Abstract Body


Very early initiation of antiretroviral therapy (ART) may limit the establishment of HIV-1 reservoirs in neonates, potentially enabling ART-free remission. We describe 6 children who received very early NVP- and PI-based ART and underwent analytical treatment interruption (ATI) in IMPAACT P1115 to assess for remission.

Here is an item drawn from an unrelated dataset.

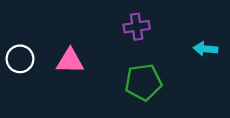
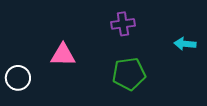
white circle: (20, 59) -> (18, 78), moved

Fifty-four infants with in utero HIV-1 (confirmed by 2 positive nucleic acid tests) initiated ART within 48 hours of birth and received the study regimen (NVP+2NRTIs with LPV/r added ≥42 weeks postmenstrual age) for up to 294 weeks. Eligibility criteria for ATI included sustained virologic suppression with no plasma HIV-1 RNA detected from 48 weeks onwards and no HIV-1 DNA detected in ≥850,000 PBMCs (droplet digital PCR), normal CD4, and negative HIV-1 serostatus (4th generation ELISA). Children meeting all criteria interrupted ART with frequent clinical, virologic, and immunologic monitoring; remission was defined as no confirmed plasma HIV-1 RNA above the limit of detection (LOD) of the assay for ≥48 weeks off ART. ART was resumed upon viral rebound (HIV-1 RNA confirmed ≥LOD). Plasma ARV drug levels were assessed retrospectively to confirm absence of ARV during ATI.

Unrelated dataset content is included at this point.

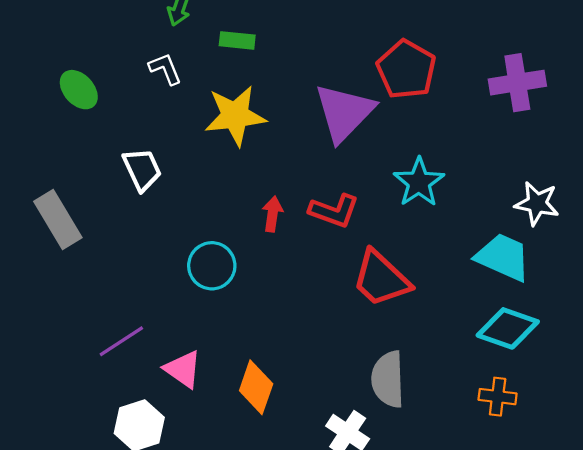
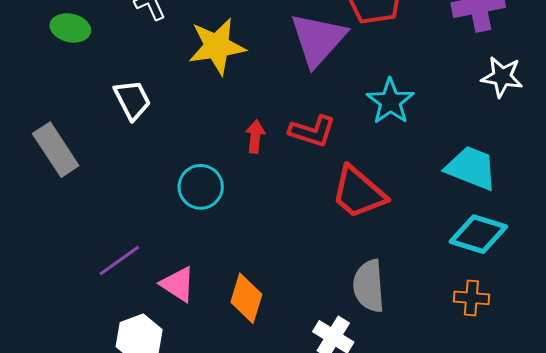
green ellipse: (79, 90) -> (70, 28), turned -33
white star: (537, 203) -> (502, 77), moved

Six children underwent ATI at median age 5.5 years. Three of 6 achieved study-defined remission, one through 80 weeks of ATI, when viral rebound (299,538 cp/mL) occurred. The other two who achieved remission remain on ATI (>48 and >60 weeks). A fourth child remains on ATI (>44 weeks). Two children had viral rebound 3 and 8 weeks after ATI (Table). Earliest available HIV-1 RNA and DNA values ranged from 96 to >5 million cp/mL and from not detected to 130 cp/106 PBMCs. The child with 80 weeks of remission had no ARVs detected in plasma during ATI (tests pending for others). Two of 3 children with rebound (at 8 and 80 weeks) experienced acute retroviral syndrome (ARS); no other clinical or immunologic events of concern were identified during or following ATI. The children with rebound at 3 weeks (67,606 cp/mL) and 8 weeks (1801 cp/mL) had HIV-1 RNA <LOD 8 weeks and 20 weeks after resuming ART. The child with rebound at 80 weeks had HIV-1 RNA 724 cp/mL 2 weeks after resuming ART.


ART-free remission for ≥48 weeks was achieved with very early treatment of in utero HIV-1. Very early treatment with durable virologic suppression may enable sustained remission in children; however, the occurrence of ARS warrants careful clinical oversight during ATI.